Work to be completed:
The whole listing should be retyped word for word, apart from the pictures it holds.

Information provided:

* * *

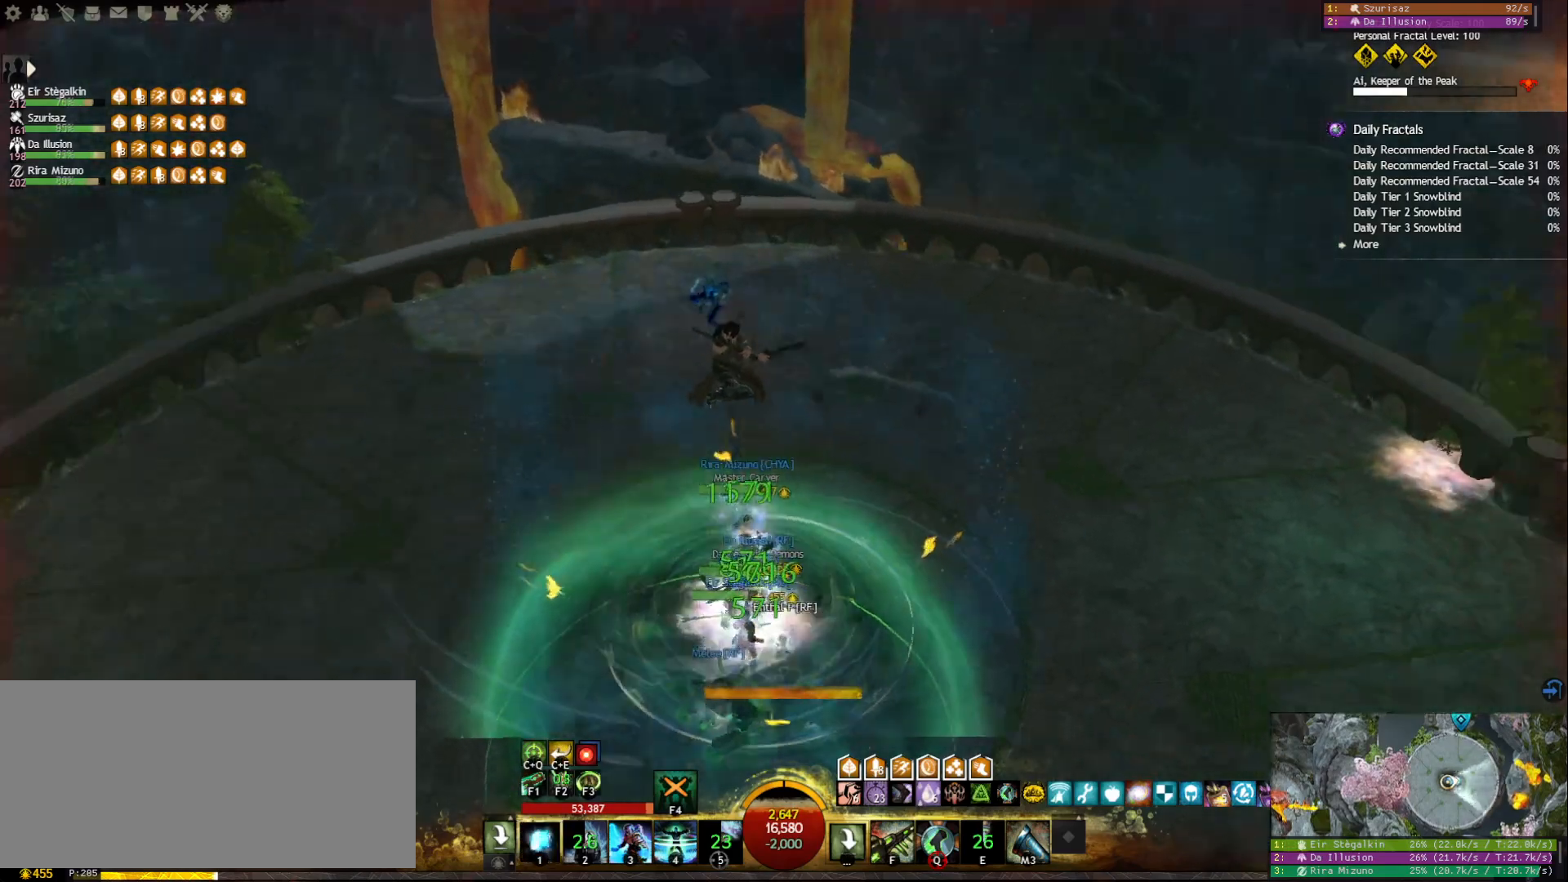
{"keys": ["a"], "mouse": ["right"], "events": [[50, "mouse_right", "up"], [283, "1", "up"], [433, "mouse_right", "down"], [450, "a", "down"]]}
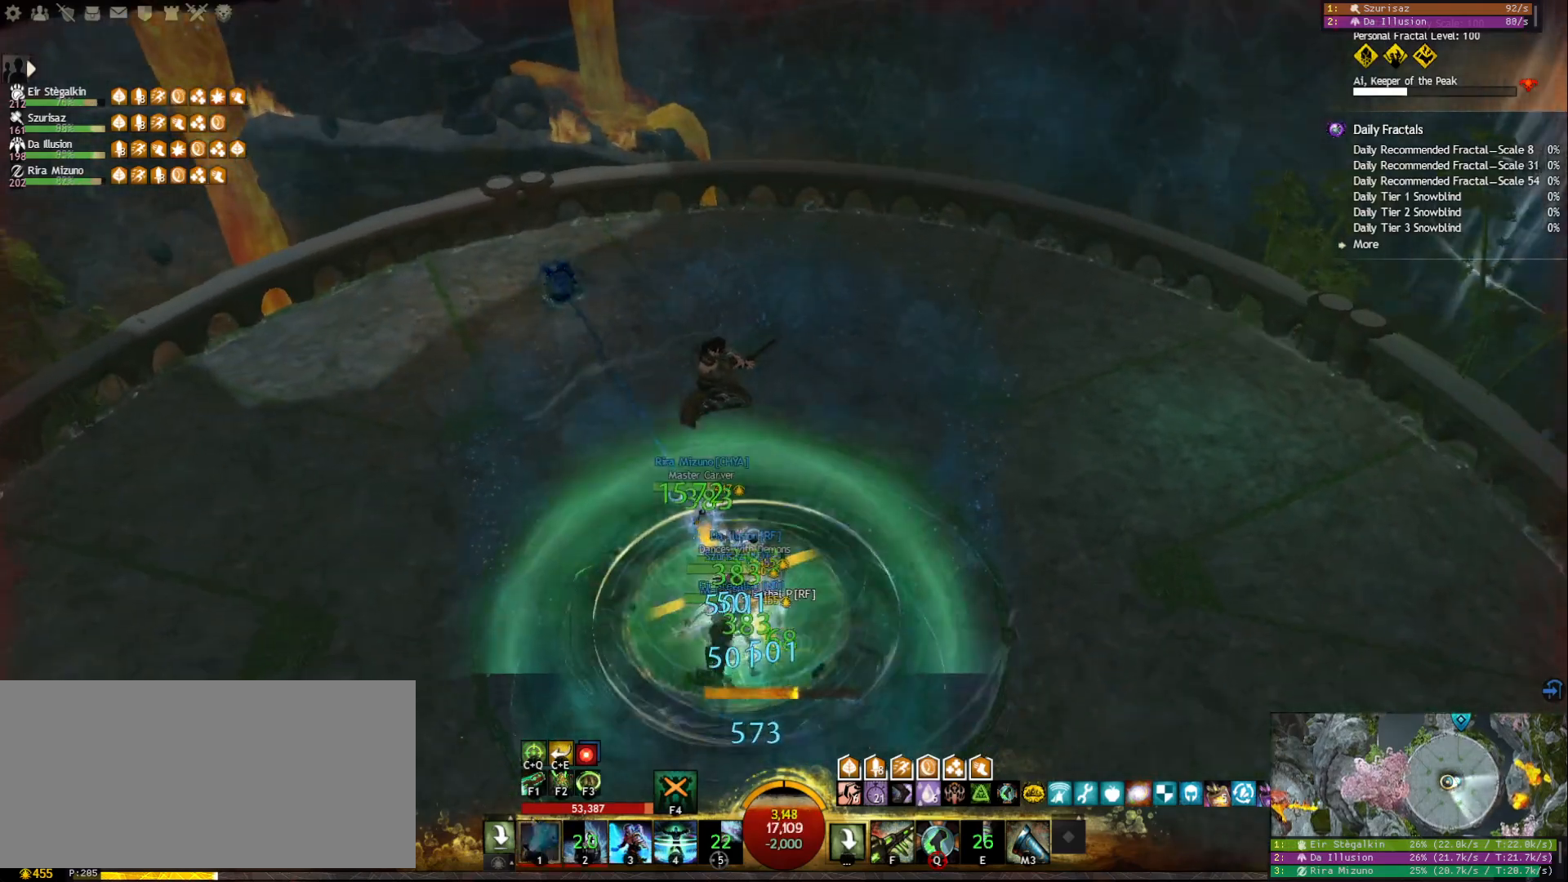
{"keys": ["1"], "mouse": [], "events": [[183, "a", "up"], [200, "mouse_right", "up"], [317, "1", "down"]]}
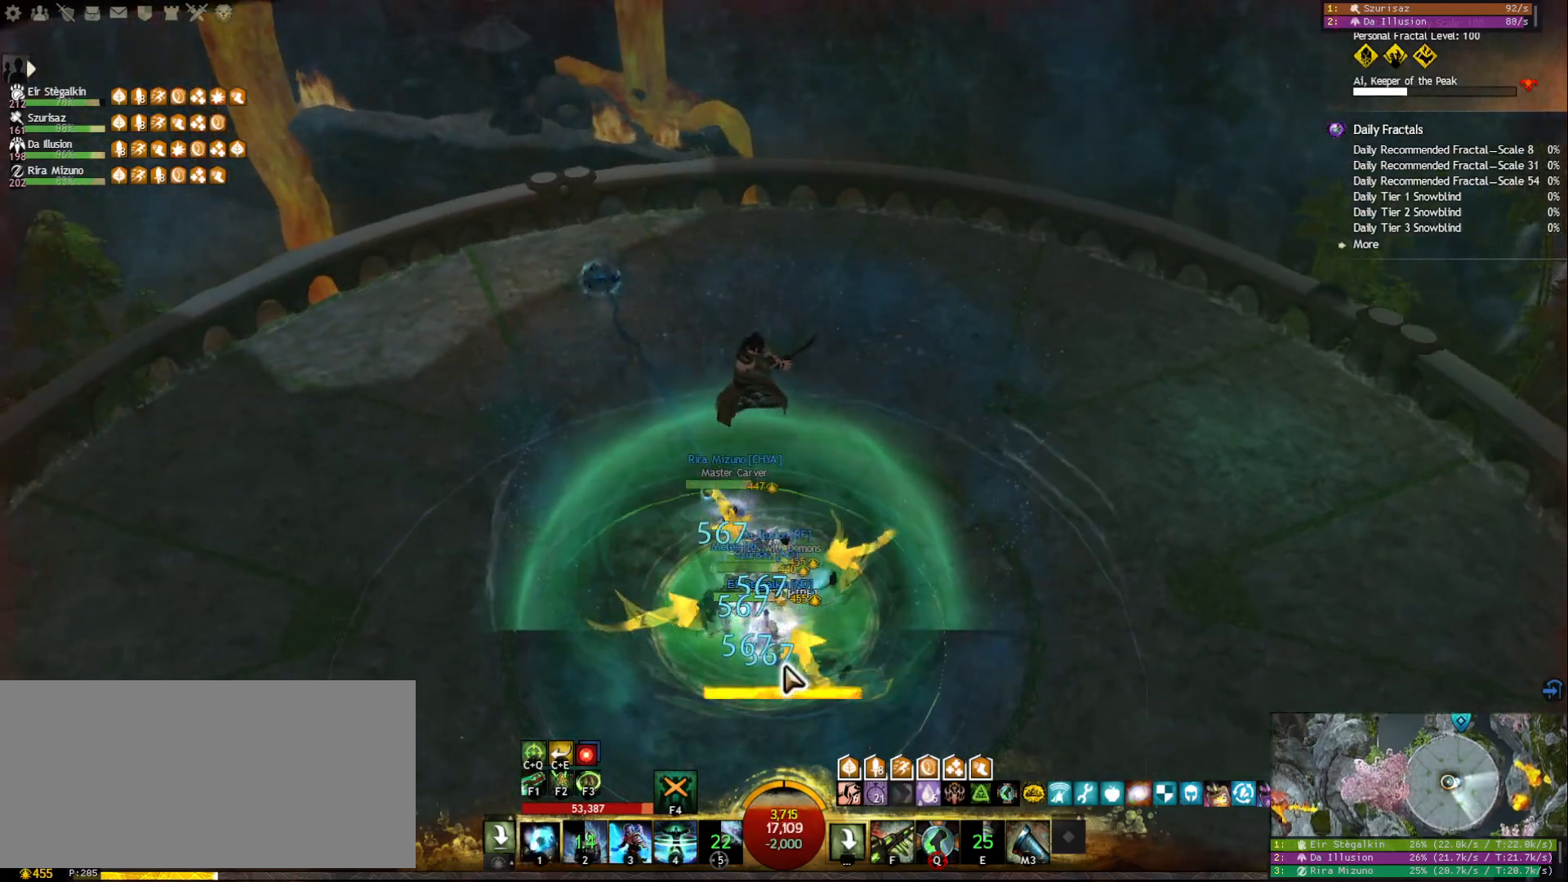
{"keys": ["a"], "mouse": ["right"], "events": [[50, "1", "up"], [67, "mouse_right", "down"], [250, "a", "down"]]}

* * *

Written solution:
{"keys": ["a"], "mouse": ["right"], "events": [[50, "mouse_right", "up"], [283, "1", "up"], [433, "mouse_right", "down"], [450, "a", "down"]]}
{"keys": ["1"], "mouse": [], "events": [[183, "a", "up"], [200, "mouse_right", "up"], [317, "1", "down"]]}
{"keys": ["a"], "mouse": ["right"], "events": [[50, "1", "up"], [67, "mouse_right", "down"], [250, "a", "down"]]}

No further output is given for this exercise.